• Job: Print each record below exactly as it appears.

• Data extracts:
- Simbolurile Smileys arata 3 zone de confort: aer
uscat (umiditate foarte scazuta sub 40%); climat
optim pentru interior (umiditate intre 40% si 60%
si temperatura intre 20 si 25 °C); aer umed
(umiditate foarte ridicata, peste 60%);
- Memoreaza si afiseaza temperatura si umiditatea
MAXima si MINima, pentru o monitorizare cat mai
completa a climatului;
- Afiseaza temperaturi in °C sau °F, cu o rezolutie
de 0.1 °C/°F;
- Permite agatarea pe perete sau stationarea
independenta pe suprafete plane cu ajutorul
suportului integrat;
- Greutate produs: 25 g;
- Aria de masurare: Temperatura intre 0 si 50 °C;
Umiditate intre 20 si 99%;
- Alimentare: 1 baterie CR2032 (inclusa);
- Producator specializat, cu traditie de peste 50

• Answer box:
- Simbolurile Smileys arata 3 zone de confort: aer
uscat (umiditate foarte scazuta sub 40%); climat
optim pentru interior (umiditate intre 40% si 60%
si temperatura intre 20 si 25 °C); aer umed
(umiditate foarte ridicata, peste 60%);
- Memoreaza si afiseaza temperatura si umiditatea
MAXima si MINima, pentru o monitorizare cat mai
completa a climatului;
- Afiseaza temperaturi in °C sau °F, cu o rezolutie
de 0.1 °C/°F;
- Permite agatarea pe perete sau stationarea
independenta pe suprafete plane cu ajutorul
suportului integrat;
- Greutate produs: 25 g;
- Aria de masurare: Temperatura intre 0 si 50 °C;
Umiditate intre 20 si 99%;
- Alimentare: 1 baterie CR2032 (inclusa);
- Producator specializat, cu traditie de peste 50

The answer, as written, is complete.